Venezuelanos em Lisboa pedem "posição firme" do governo português

Cerca de uma centena de pessoas reuniram-se frente à estátua de Simón Bolívar, na Avenida da Liberdade, para protestar contra a eleição da Assembleia Constituinte na Venezuela.

"Marcelo, amigo, une-te à luta", gritaram hoje cerca de uma centena de pessoas numa manifestação em Lisboa contra a eleição para a Assembleia Constituinte na Venezuela.
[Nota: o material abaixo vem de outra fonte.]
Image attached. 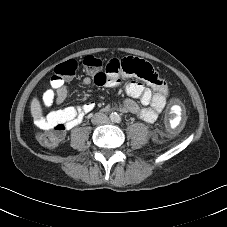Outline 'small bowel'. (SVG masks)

Venezuelanos e luso-venezuelanos pedem uma "posição firme" do governo português e uma declaração oficial do executivo ou do presidente Marcelo Rebelo de Sousa "contra o regime de Nicolás Maduro".

A manifestação decorreu na Avenida da Liberdade, junto à estátua de Simón Bolívar, o venezuelano que se tornou no libertador das Américas ao liderar as lutas da independência na Venezuela, Bolívia, Colômbia, Equador, Peru e Panamá.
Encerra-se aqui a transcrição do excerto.